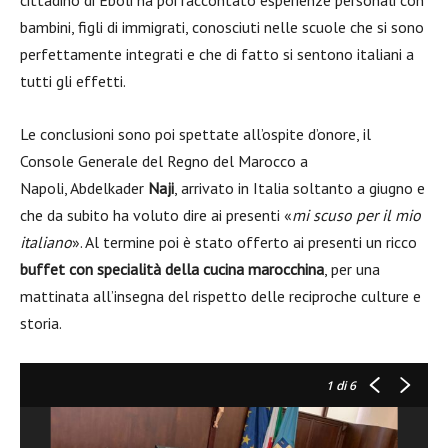
cittadino di Eboli ha poi raccontato esperienze personali con
bambini, figli di immigrati, conosciuti nelle scuole che si sono
perfettamente integrati e che di fatto si sentono italiani a
tutti gli effetti.
Le conclusioni sono poi spettate all’ospite d’onore, il
Console Generale del Regno del Marocco a
Napoli, Abdelkader
Naji
, arrivato in Italia soltanto a giugno e
che da subito ha voluto dire ai presenti «
mi scuso per il mio
italiano
». Al termine poi è stato offerto ai presenti un ricco
buffet con specialità della cucina marocchina
, per una
mattinata all’insegna del rispetto delle reciproche culture e
storia.
1
di 6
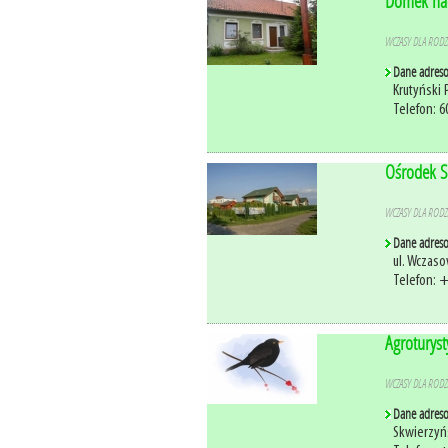
Domek nad
WCZASY DLA RODZI
Dane adres
Krutyński 
Telefon: 6
Ośrodek S
WCZASY DLA RODZI
Dane adres
ul. Wczas
Telefon: 
Agroturys
WCZASY DLA RODZI
Dane adres
Skwierzyńs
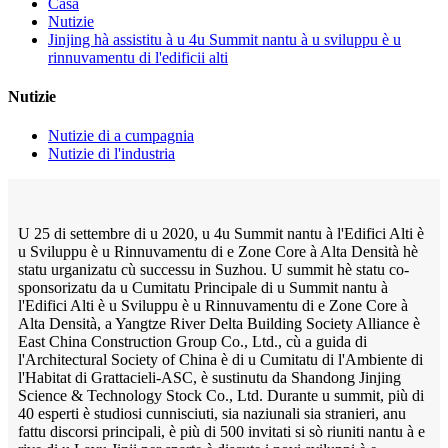
Casa
Nutizie
Jinjing hà assistitu à u 4u Summit nantu à u sviluppu è u
rinnuvamentu di l'edificii alti
Nutizie
Nutizie di a cumpagnia
Nutizie di l'industria
U 25 di settembre di u 2020, u 4u Summit nantu à l'Edifici Alti è
u Sviluppu è u Rinnuvamentu di e Zone Core à Alta Densità hè
statu urganizatu cù successu in Suzhou. U summit hè statu co-
sponsorizatu da u Cumitatu Principale di u Summit nantu à
l'Edifici Alti è u Sviluppu è u Rinnuvamentu di e Zone Core à
Alta Densità, a Yangtze River Delta Building Society Alliance è
East China Construction Group Co., Ltd., cù a guida di
l'Architectural Society of China è di u Cumitatu di l'Ambiente di
l'Habitat di Grattacieli-ASC, è sustinutu da Shandong Jinjing
Science & Technology Stock Co., Ltd. Durante u summit, più di
40 esperti è studiosi cunnisciuti, sia naziunali sia stranieri, anu
fattu discorsi principali, è più di 500 invitati si sò riuniti nantu à e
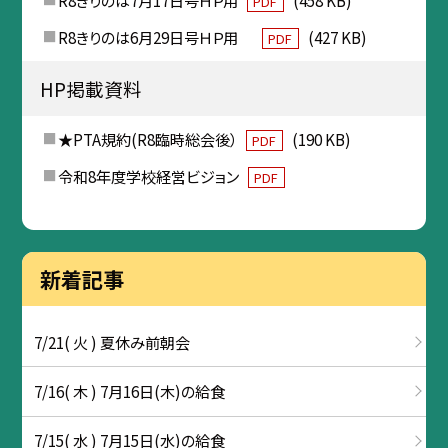
R8きりのは7月17日号ＨＰ用
(458 KB)
PDF
R8きりのは6月29日号ＨＰ用
(427 KB)
PDF
HP掲載資料
★PTA規約(R8臨時総会後）
(190 KB)
PDF
令和8年度学校経営ビジョン
PDF
新着記事
7/21( 火 ) 夏休み前朝会
7/16( 木 ) 7月16日(木)の給食
7/15( 水 ) 7月15日(水)の給食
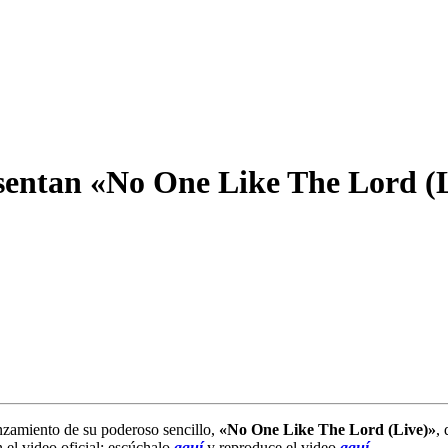
sentan «No One Like The Lord (
nzamiento de su poderoso sencillo,
«No One Like The Lord (Live)»
,
n el video oficial; escúchalo
aquí
y reproduce el video
aquí
.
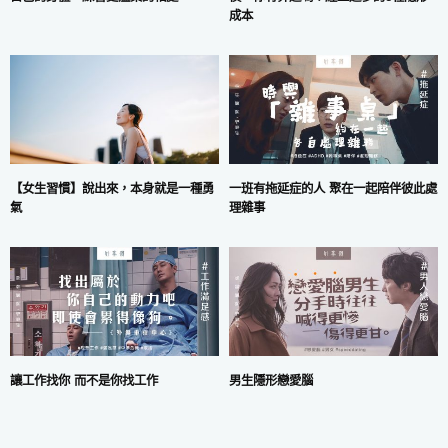
成本
一班有拖延症的人 聚在一起陪伴彼此處
【女生習慣】說出來，本身就是一種勇
理雜事
氣
讓工作找你 而不是你找工作
男生隱形戀愛腦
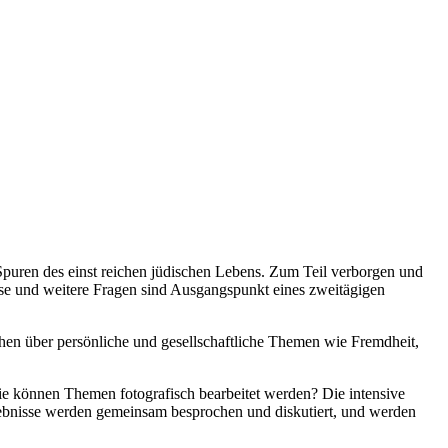
Spuren des einst reichen jüdischen Lebens. Zum Teil verborgen und
iese und weitere Fragen sind Ausgangspunkt eines zweitägigen
chen über persönliche und gesellschaftliche Themen wie Fremdheit,
e können Themen fotografisch bearbeitet werden? Die intensive
rgebnisse werden gemeinsam besprochen und diskutiert, und werden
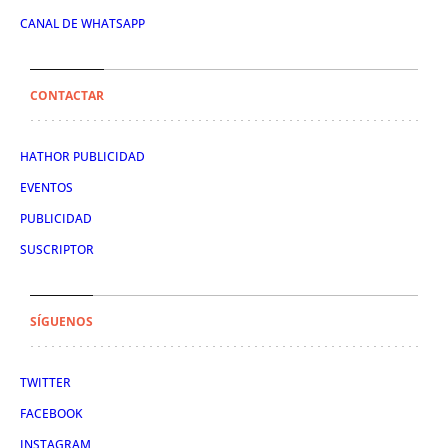
CANAL DE WHATSAPP
CONTACTAR
HATHOR PUBLICIDAD
EVENTOS
PUBLICIDAD
SUSCRIPTOR
SÍGUENOS
TWITTER
FACEBOOK
INSTAGRAM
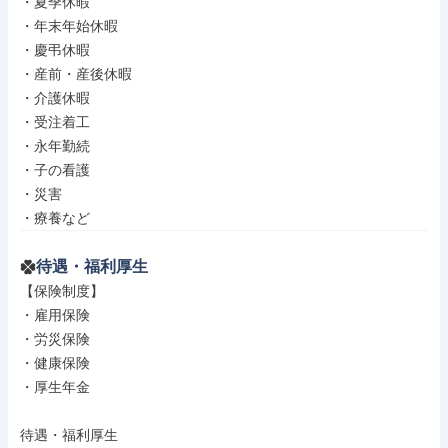
・夏季休暇

・年末年始休暇

・慶弔休暇

・産前・産後休暇

・介護休暇

・受注着工

・永年勤続

・子の看護

・災害

・療養など
待遇・福利厚生
【保険制度】

・雇用保険

・労災保険

・健康保険

・厚生年金

待遇・福利厚生
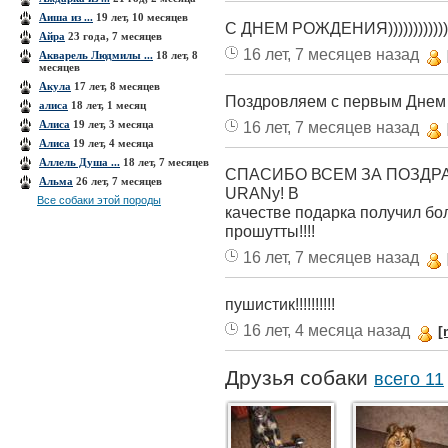
Аиша из ...
19 лет, 10 месяцев
С ДНЕМ РОЖДЕНИЯ)))))))))))))
Айра
23 года, 7 месяцев
16 лет, 7 месяцев назад
Акварель Людмилы ...
18 лет, 8
месяцев
Акула
17 лет, 8 месяцев
Поздровляем с первым Днем
алиса
18 лет, 1 месяц
Алиса
19 лет, 3 месяца
16 лет, 7 месяцев назад
Алиса
19 лет, 4 месяца
Аллель Душа ...
18 лет, 7 месяцев
СПАСИБО ВСЕМ ЗА ПОЗДРАВ
Альма
26 лет, 7 месяцев
URANу! В
Все собаки этой породы
качестве подарка получил бо
прошутты!!!!
16 лет, 7 месяцев назад
пушистик!!!!!!!!!!
16 лет, 4 месяца назад
[
Друзья собаки
всего 11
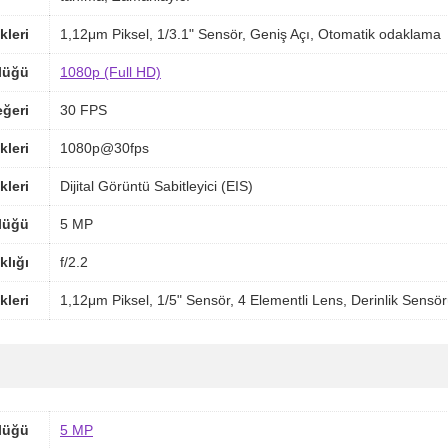
kleri
1,12μm Piksel, 1/3.1" Sensör, Geniş Açı, Otomatik odaklama
lüğü
1080p (Full HD)
ğeri
30 FPS
kleri
1080p@30fps
kleri
Dijital Görüntü Sabitleyici (EIS)
lüğü
5 MP
klığı
f/2.2
kleri
1,12μm Piksel, 1/5" Sensör, 4 Elementli Lens, Derinlik Sensö
lüğü
5 MP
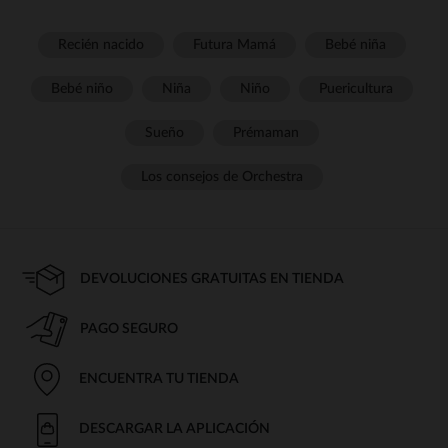
Recién nacido
Futura Mamá
Bebé niña
Bebé niño
Niña
Niño
Puericultura
Sueño
Prémaman
Los consejos de Orchestra
DEVOLUCIONES GRATUITAS EN TIENDA
PAGO SEGURO
ENCUENTRA TU TIENDA
DESCARGAR LA APLICACIÓN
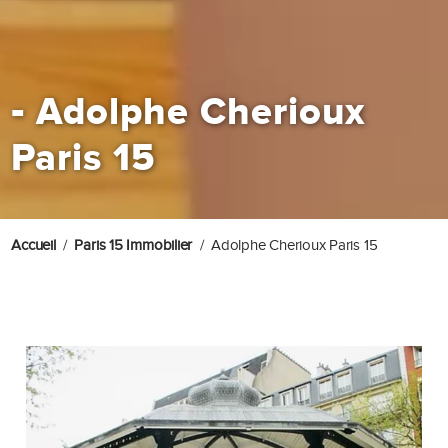
-
Adolphe Cherioux
Paris 15
Accueil
Paris 15 Immobilier
Adolphe Cherioux Paris 15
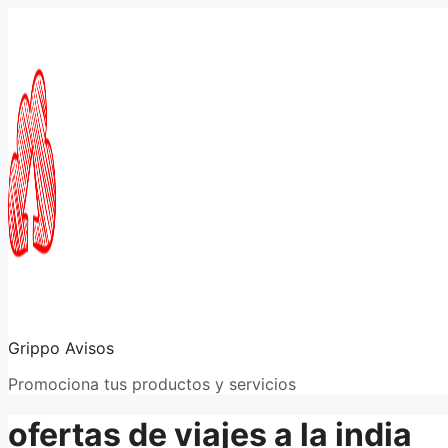
Saltar
al
contenido
Grippo Avisos
Promociona tus productos y servicios
ofertas de viajes a la india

------------

Copy out precisely the lines from the line with "l'Edifici Alti è u" to the line with "l'Habitat di Grattacieli-ASC, è" in the material above, including those two lines and omitting all the rest.

**RESPONSE TO THIS TASK:**
l'Edifici Alti è u Sviluppu è u Rinnuvamentu di e Zone Core à
Alta Densità, a Yangtze River Delta Building Society Alliance è
East China Construction Group Co., Ltd., cù a guida di
l'Architectural Society of China è di u Cumitatu di l'Ambiente di
l'Habitat di Grattacieli-ASC, è sustinutu da Shandong Jinjing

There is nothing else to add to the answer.